◆ Records supplied
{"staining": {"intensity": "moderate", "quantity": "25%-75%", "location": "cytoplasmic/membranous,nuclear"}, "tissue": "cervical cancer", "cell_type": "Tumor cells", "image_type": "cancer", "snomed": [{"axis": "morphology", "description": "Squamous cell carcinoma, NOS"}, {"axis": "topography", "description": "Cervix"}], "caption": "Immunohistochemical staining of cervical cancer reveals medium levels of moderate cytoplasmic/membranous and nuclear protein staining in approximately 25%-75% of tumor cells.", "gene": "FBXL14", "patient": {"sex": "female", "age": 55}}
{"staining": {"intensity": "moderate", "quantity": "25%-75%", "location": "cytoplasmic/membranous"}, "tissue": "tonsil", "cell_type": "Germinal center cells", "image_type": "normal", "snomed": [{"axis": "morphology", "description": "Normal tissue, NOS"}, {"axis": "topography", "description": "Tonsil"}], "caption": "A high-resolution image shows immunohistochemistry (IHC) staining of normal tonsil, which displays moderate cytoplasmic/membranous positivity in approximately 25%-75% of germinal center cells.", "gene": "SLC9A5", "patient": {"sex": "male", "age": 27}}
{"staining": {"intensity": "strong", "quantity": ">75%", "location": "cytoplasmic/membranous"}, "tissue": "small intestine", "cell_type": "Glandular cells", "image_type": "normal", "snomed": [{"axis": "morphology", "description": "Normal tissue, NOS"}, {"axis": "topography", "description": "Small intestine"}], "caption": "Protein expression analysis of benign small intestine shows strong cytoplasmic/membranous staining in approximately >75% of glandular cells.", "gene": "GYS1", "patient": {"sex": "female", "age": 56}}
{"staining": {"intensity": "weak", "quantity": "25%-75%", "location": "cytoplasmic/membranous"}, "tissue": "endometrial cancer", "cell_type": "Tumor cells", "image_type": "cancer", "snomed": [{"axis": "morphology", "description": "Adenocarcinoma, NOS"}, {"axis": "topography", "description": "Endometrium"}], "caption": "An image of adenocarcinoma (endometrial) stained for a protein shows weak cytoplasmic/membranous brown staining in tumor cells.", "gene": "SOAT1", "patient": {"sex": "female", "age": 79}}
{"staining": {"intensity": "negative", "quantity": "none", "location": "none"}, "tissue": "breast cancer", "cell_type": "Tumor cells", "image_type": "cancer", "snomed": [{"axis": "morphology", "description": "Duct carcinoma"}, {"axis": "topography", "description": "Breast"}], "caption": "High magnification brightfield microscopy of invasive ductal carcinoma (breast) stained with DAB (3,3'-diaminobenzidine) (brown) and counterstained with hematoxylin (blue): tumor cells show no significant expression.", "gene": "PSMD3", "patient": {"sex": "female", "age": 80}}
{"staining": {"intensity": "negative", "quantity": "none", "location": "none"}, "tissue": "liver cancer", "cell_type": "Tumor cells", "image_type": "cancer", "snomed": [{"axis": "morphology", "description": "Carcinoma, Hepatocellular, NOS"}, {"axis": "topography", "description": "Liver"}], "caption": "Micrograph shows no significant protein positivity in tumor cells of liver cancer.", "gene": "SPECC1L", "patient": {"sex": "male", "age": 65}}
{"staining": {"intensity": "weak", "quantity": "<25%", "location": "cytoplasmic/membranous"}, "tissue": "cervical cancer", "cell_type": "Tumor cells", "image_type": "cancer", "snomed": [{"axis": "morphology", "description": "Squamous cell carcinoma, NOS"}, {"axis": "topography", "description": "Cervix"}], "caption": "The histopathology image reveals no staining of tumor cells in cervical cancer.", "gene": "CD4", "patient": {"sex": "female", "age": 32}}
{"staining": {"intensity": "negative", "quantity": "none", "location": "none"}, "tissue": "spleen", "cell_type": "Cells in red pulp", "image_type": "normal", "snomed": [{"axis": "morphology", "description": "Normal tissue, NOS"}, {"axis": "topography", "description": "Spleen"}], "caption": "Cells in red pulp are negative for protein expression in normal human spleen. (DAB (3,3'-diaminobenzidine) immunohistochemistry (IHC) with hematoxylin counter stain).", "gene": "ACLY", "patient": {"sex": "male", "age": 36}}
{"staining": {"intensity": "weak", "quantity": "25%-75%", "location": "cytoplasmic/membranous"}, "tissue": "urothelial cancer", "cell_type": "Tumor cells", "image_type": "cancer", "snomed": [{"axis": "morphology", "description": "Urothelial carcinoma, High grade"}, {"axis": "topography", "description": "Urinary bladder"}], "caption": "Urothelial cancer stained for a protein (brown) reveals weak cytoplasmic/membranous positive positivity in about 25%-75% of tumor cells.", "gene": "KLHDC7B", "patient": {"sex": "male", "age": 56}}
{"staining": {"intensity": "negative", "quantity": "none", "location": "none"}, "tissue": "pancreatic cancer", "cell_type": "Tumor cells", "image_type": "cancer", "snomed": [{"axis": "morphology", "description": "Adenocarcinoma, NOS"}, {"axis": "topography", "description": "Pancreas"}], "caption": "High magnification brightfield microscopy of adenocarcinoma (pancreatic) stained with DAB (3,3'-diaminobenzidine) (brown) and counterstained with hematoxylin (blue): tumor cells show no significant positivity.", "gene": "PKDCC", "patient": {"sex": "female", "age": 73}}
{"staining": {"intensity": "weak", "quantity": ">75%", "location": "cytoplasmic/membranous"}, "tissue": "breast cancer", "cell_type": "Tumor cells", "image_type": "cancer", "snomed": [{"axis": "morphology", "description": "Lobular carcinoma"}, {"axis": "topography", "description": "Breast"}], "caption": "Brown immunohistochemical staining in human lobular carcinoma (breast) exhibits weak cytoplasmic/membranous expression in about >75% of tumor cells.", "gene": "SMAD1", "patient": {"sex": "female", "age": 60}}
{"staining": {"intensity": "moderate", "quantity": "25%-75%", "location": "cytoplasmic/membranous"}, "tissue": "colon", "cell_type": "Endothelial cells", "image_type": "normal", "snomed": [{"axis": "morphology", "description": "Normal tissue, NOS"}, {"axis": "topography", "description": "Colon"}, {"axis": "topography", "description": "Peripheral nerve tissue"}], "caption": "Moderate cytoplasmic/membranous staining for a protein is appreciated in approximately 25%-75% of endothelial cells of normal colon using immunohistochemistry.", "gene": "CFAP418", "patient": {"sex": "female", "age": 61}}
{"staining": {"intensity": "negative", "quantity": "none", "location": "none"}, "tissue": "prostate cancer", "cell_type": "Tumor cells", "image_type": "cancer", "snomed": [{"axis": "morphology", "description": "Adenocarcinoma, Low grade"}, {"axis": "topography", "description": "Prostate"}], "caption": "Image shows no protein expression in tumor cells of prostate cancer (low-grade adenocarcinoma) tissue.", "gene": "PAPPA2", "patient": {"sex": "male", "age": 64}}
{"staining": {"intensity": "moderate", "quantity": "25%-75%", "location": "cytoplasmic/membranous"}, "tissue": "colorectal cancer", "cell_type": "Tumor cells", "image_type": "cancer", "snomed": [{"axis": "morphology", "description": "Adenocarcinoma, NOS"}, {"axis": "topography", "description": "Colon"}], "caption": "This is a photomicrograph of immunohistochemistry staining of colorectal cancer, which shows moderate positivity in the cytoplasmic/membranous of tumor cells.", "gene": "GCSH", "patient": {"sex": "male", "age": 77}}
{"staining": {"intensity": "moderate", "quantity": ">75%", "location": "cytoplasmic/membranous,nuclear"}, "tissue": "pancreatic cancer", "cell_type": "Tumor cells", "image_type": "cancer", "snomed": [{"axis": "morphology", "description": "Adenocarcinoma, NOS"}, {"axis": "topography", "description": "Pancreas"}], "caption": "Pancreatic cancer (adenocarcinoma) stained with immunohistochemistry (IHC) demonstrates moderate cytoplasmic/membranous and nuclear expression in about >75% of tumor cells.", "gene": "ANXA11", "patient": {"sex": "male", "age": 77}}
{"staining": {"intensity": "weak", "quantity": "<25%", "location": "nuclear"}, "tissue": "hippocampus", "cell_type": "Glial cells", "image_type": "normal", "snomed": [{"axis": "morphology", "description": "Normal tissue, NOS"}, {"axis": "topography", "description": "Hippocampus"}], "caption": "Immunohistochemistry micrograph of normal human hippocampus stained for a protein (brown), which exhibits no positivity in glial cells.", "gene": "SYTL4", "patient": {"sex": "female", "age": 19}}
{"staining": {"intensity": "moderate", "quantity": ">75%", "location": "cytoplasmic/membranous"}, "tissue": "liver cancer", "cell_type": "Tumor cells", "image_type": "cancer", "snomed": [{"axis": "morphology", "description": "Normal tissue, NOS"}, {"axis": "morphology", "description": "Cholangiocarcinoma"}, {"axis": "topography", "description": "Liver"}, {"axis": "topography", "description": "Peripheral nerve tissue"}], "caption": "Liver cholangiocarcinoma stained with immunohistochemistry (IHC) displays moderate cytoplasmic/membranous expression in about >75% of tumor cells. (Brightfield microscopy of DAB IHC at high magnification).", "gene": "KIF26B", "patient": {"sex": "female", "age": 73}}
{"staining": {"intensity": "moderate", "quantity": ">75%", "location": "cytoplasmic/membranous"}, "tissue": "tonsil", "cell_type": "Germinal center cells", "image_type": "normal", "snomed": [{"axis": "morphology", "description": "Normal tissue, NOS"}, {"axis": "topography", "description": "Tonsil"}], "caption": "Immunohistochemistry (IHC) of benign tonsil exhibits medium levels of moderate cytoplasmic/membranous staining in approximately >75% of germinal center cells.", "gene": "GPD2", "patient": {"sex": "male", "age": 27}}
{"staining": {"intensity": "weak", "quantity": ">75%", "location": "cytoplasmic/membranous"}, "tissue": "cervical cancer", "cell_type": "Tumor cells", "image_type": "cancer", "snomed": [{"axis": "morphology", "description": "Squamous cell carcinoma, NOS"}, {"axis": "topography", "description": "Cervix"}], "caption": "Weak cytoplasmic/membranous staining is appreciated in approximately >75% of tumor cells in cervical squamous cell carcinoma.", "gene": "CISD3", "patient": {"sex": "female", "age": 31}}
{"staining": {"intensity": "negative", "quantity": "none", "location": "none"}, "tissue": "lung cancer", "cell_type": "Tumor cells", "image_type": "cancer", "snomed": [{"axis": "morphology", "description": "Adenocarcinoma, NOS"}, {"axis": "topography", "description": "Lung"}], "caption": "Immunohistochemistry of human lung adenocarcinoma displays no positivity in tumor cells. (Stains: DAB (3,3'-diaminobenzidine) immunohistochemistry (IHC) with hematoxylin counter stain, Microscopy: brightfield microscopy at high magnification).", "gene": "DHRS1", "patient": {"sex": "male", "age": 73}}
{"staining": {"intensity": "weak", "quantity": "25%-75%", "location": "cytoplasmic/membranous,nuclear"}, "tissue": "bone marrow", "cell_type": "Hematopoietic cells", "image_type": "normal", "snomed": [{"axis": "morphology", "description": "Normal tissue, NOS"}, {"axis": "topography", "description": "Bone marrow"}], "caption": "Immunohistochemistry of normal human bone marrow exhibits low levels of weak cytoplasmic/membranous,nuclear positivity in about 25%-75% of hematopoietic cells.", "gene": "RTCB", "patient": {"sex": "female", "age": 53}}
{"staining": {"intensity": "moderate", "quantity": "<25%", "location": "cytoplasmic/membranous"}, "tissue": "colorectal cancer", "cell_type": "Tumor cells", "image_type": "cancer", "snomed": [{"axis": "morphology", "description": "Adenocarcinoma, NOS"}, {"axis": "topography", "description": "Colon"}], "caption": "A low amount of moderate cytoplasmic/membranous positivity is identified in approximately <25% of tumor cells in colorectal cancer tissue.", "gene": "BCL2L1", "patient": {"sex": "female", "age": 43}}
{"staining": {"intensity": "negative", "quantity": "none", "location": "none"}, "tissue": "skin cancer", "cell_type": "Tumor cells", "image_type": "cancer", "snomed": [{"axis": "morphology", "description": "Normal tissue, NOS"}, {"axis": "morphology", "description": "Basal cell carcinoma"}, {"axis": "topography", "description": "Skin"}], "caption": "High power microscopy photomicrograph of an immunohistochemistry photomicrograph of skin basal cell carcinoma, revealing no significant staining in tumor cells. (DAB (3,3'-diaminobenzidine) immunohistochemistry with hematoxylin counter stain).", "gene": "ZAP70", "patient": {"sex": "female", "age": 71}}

◆ Requirement
The expected output is the exact run of lines from the start of the entries through the line with "expression analysis of", inclusive.

◆ Response box
{"staining": {"intensity": "moderate", "quantity": "25%-75%", "location": "cytoplasmic/membranous,nuclear"}, "tissue": "cervical cancer", "cell_type": "Tumor cells", "image_type": "cancer", "snomed": [{"axis": "morphology", "description": "Squamous cell carcinoma, NOS"}, {"axis": "topography", "description": "Cervix"}], "caption": "Immunohistochemical staining of cervical cancer reveals medium levels of moderate cytoplasmic/membranous and nuclear protein staining in approximately 25%-75% of tumor cells.", "gene": "FBXL14", "patient": {"sex": "female", "age": 55}}
{"staining": {"intensity": "moderate", "quantity": "25%-75%", "location": "cytoplasmic/membranous"}, "tissue": "tonsil", "cell_type": "Germinal center cells", "image_type": "normal", "snomed": [{"axis": "morphology", "description": "Normal tissue, NOS"}, {"axis": "topography", "description": "Tonsil"}], "caption": "A high-resolution image shows immunohistochemistry (IHC) staining of normal tonsil, which displays moderate cytoplasmic/membranous positivity in approximately 25%-75% of germinal center cells.", "gene": "SLC9A5", "patient": {"sex": "male", "age": 27}}
{"staining": {"intensity": "strong", "quantity": ">75%", "location": "cytoplasmic/membranous"}, "tissue": "small intestine", "cell_type": "Glandular cells", "image_type": "normal", "snomed": [{"axis": "morphology", "description": "Normal tissue, NOS"}, {"axis": "topography", "description": "Small intestine"}], "caption": "Protein expression analysis of benign small intestine shows strong cytoplasmic/membranous staining in approximately >75% of glandular cells.", "gene": "GYS1", "patient": {"sex": "female", "age": 56}}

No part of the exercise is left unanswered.